### Work required
Write out the listing word for word, from its first line up to and including the line with "Ihnen einen wunderbaren Urlaub zu".
■ ■ ■ ■
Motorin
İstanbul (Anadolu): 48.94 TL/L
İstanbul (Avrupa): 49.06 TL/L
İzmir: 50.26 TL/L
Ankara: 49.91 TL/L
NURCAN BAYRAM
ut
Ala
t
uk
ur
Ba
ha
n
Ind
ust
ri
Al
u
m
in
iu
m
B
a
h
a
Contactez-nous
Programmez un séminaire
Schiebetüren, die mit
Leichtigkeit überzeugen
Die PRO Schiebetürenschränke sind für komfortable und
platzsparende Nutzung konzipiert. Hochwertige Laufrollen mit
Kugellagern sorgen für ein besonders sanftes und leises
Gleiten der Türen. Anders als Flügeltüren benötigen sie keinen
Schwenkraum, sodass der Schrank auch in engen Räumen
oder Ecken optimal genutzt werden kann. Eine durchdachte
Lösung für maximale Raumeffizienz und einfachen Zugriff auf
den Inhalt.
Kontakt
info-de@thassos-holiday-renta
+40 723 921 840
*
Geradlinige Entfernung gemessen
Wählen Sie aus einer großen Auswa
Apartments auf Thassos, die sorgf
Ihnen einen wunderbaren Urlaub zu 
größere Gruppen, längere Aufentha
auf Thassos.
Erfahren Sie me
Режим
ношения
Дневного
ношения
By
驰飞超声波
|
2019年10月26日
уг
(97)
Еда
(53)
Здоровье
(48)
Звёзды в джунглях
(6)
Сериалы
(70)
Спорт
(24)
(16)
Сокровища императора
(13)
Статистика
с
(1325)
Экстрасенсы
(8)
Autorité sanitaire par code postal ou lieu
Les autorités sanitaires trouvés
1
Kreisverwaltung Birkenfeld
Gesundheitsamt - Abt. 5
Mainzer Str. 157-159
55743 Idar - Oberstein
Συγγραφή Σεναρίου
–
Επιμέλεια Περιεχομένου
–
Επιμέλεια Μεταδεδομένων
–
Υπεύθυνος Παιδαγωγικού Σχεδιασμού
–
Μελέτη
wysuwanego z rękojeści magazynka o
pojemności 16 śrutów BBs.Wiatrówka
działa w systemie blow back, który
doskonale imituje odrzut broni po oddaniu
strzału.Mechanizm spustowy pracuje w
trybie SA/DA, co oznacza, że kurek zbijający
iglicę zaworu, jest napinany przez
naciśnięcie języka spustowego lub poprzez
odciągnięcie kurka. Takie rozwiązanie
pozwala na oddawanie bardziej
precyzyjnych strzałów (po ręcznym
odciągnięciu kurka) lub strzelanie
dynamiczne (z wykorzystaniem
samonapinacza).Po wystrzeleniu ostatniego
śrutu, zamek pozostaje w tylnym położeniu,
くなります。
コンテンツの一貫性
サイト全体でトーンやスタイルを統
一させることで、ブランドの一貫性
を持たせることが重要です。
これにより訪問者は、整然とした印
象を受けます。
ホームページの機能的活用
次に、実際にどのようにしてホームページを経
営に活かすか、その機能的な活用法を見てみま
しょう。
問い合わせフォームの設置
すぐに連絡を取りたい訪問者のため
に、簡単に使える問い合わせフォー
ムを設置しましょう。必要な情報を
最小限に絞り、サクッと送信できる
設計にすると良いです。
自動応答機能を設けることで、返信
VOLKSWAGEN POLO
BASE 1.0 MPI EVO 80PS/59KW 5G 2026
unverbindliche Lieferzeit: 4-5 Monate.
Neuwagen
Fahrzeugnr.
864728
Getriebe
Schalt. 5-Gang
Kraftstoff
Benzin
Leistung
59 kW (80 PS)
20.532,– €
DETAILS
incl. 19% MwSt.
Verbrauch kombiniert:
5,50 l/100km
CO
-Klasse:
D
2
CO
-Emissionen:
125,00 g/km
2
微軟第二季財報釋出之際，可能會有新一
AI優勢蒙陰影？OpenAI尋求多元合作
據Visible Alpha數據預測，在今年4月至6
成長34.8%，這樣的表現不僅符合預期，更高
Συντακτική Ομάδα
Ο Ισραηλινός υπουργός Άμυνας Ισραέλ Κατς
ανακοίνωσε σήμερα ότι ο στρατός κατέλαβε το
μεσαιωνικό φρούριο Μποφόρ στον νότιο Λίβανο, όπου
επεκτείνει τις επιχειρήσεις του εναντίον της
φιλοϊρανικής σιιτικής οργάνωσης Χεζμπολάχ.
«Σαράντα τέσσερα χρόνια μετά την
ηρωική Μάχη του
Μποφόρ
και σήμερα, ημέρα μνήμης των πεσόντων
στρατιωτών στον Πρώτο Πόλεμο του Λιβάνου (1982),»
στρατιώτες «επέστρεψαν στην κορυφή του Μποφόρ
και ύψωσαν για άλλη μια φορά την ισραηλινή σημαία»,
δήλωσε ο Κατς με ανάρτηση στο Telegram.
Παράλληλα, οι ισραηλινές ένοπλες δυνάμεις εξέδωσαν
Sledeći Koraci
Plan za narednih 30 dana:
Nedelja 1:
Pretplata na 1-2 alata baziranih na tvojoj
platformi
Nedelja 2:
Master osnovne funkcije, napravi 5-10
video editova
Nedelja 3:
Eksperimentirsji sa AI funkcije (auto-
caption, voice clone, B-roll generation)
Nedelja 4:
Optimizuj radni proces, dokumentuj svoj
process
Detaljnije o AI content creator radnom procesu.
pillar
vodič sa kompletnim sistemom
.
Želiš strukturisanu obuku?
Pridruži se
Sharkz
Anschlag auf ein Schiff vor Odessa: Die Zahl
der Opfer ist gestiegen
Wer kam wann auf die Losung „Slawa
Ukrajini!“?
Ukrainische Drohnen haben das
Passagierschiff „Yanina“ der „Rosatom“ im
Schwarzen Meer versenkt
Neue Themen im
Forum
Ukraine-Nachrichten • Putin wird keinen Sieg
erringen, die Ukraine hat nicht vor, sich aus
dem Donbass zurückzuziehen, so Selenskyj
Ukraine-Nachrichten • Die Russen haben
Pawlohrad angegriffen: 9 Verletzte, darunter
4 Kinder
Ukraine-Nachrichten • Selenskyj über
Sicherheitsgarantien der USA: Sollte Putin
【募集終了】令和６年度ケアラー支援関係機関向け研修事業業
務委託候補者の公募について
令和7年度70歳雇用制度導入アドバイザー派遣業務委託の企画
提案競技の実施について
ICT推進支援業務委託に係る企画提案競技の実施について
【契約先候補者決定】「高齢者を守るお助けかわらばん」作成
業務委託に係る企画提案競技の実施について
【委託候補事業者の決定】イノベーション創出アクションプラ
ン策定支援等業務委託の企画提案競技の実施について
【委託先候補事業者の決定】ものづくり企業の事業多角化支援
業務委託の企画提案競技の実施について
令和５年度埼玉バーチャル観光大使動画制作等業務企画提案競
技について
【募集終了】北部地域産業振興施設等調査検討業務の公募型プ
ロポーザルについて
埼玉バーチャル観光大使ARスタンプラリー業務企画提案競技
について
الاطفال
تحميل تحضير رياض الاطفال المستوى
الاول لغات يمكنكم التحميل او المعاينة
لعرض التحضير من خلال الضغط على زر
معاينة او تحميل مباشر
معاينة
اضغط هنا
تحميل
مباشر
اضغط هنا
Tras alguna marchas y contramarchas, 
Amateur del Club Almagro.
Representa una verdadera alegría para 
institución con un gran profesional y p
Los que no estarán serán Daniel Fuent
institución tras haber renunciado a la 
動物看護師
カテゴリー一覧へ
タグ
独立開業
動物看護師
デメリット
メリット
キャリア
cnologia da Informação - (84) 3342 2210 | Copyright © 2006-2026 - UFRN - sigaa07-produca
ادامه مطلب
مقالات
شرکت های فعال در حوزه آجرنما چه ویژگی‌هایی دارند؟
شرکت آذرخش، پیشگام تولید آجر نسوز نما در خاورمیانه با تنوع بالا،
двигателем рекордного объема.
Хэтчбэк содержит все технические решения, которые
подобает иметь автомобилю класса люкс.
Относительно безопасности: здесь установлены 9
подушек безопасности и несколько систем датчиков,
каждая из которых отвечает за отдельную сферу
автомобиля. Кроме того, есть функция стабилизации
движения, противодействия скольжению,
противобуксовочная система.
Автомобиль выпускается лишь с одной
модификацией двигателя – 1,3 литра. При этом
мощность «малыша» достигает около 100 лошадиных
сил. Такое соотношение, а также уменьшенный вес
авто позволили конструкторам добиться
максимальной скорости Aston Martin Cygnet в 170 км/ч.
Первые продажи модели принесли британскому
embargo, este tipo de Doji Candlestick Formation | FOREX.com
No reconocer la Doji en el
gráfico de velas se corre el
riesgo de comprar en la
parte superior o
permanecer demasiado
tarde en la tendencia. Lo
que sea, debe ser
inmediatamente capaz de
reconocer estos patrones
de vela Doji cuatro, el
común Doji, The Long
■ ■ ■ ■
### Solution to this problem
Motorin
İstanbul (Anadolu): 48.94 TL/L
İstanbul (Avrupa): 49.06 TL/L
İzmir: 50.26 TL/L
Ankara: 49.91 TL/L
NURCAN BAYRAM
ut
Ala
t
uk
ur
Ba
ha
n
Ind
ust
ri
Al
u
m
in
iu
m
B
a
h
a
Contactez-nous
Programmez un séminaire
Schiebetüren, die mit
Leichtigkeit überzeugen
Die PRO Schiebetürenschränke sind für komfortable und
platzsparende Nutzung konzipiert. Hochwertige Laufrollen mit
Kugellagern sorgen für ein besonders sanftes und leises
Gleiten der Türen. Anders als Flügeltüren benötigen sie keinen
Schwenkraum, sodass der Schrank auch in engen Räumen
oder Ecken optimal genutzt werden kann. Eine durchdachte
Lösung für maximale Raumeffizienz und einfachen Zugriff auf
den Inhalt.
Kontakt
info-de@thassos-holiday-renta
+40 723 921 840
*
Geradlinige Entfernung gemessen
Wählen Sie aus einer großen Auswa
Apartments auf Thassos, die sorgf
Ihnen einen wunderbaren Urlaub zu 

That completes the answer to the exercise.